— Task set —
1) List every email address in the email header that ends in "us.ibm.com".
2) Answer these questions from the email header:
(a) Who is the message from?
(b) On what date was it sent?
(c) Which filesystem does the subject line name?

** Opening Excerpted text block **

All of lore.kernel.org
 help / color / mirror / Atom feed
From: Jan Kara <jack@suse.cz>
To: "Darrick J. Wong" <djwong@us.ibm.com>
Cc: Jan Kara <jack@suse.cz>,
	tytso@mit.edu, Ric Wheeler <rwheeler@redhat.com>,
	Christoph Hellwig <hch@infradead.org>,
	Mingming Cao <cmm@us.ibm.com>,
	linux-ext4 <linux-ext4@vger.kernel.org>,
	linux-kernel <linux-kernel@vger.kernel.org>,
	Keith Mannthey <kmannth@us.ibm.com>,
	Mingming Cao <mcao@us.ibm.com>
Subject: Re: [RFC] ext4: Don't send extra barrier during fsync if there are no dirty pages.
Date: Tue, 3 Aug 2010 15:21:54 +0200	[thread overview]
Message-ID: <20100803132154.GG3322@quack.suse.cz> (raw)

** Closing Excerpted text block **
** Opening Material shown block **

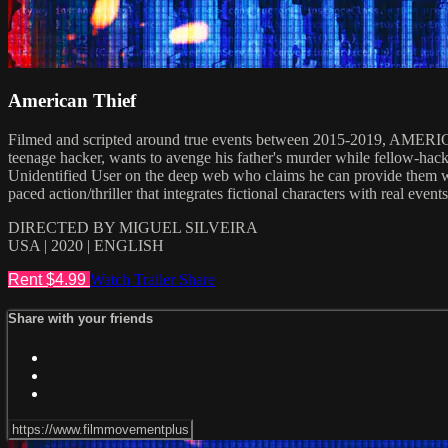
American Thief
Filmed and scripted around true events between 2015-2019, AMERICAN 
teenage hacker, wants to avenge his father's murder while fellow-hack
Unidentified User on the deep web who claims he can provide them with
paced action/thriller that integrates fictional characters with real even
DIRECTED BY MIGUEL SILVEIRA
USA | 2020 | ENGLISH
Rent $4.99
Watch Trailer
Share
Share with your friends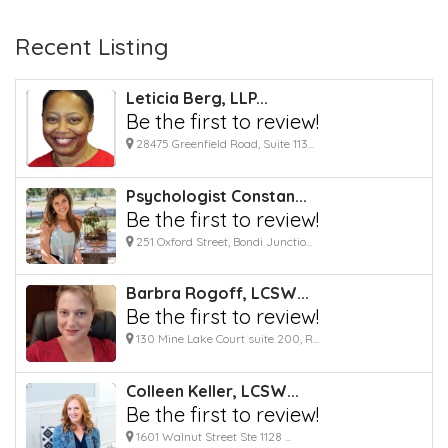
Recent Listing
Leticia Berg, LLP...
Be the first to review!
28475 Greenfield Road, Suite 113...
Psychologist Constan...
Be the first to review!
251 Oxford Street, Bondi Junctio...
Barbra Rogoff, LCSW...
Be the first to review!
130 Mine Lake Court suite 200, R...
Colleen Keller, LCSW...
Be the first to review!
1601 Walnut Street Ste 1128 ...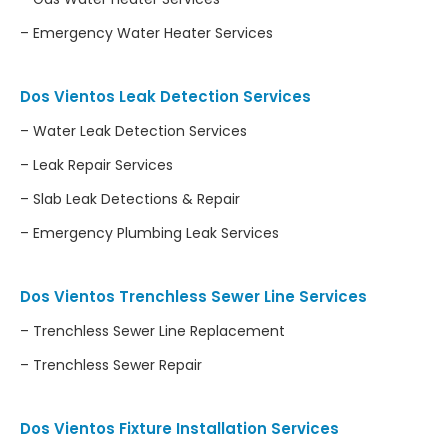
– Emergency Water Heater Services
Dos Vientos Leak Detection Services
– Water Leak Detection Services
– Leak Repair Services
– Slab Leak Detections & Repair
– Emergency Plumbing Leak Services
Dos Vientos Trenchless Sewer Line Services
– Trenchless Sewer Line Replacement
– Trenchless Sewer Repair
Dos Vientos Fixture Installation Services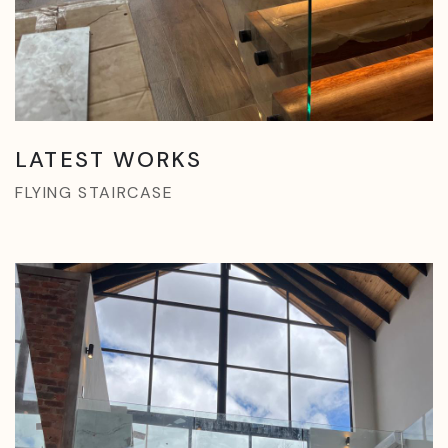
LATEST WORKS
FLYING STAIRCASE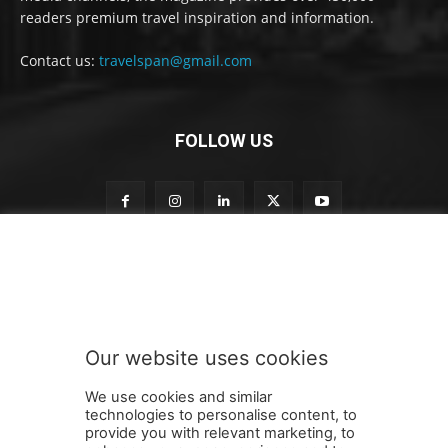
readers premium travel inspiration and information.
Contact us:
travelspan@gmail.com
FOLLOW US
n
Subscribe to our newsletter
e
w
s
l
e
Our website uses cookies
t
SUBMIT
t
We use cookies and similar
e
technologies to personalise content, to
r
provide you with relevant marketing, to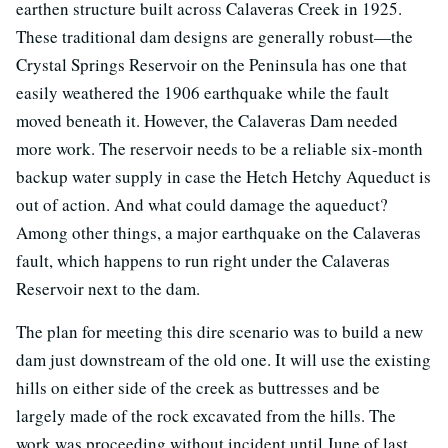
earthen structure built across Calaveras Creek in 1925.
These traditional dam designs are generally robust—the
Crystal Springs Reservoir on the Peninsula has one that
easily weathered the 1906 earthquake while the fault
moved beneath it. However, the Calaveras Dam needed
more work. The reservoir needs to be a reliable six-month
backup water supply in case the Hetch Hetchy Aqueduct is
out of action. And what could damage the aqueduct?
Among other things, a major earthquake on the Calaveras
fault, which happens to run right under the Calaveras
Reservoir next to the dam.
The plan for meeting this dire scenario was to build a new
dam just downstream of the old one. It will use the existing
hills on either side of the creek as buttresses and be
largely made of the rock excavated from the hills. The
work was proceeding without incident until June of last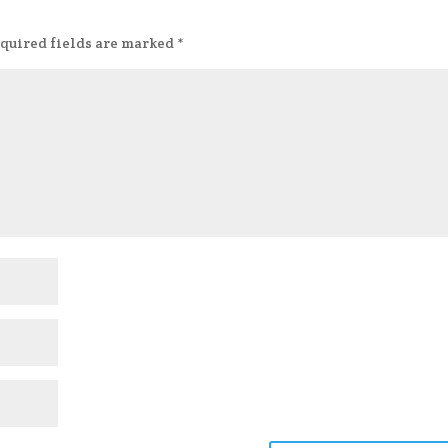
quired fields are marked
*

** Closing Material shown block **

— Per-task outputs —
1)
djwong@us.ibm.com
cmm@us.ibm.com
kmannth@us.ibm.com
mcao@us.ibm.com

2)
(a) Jan Kara
(b) Tue, 3 Aug 2010
(c) ext4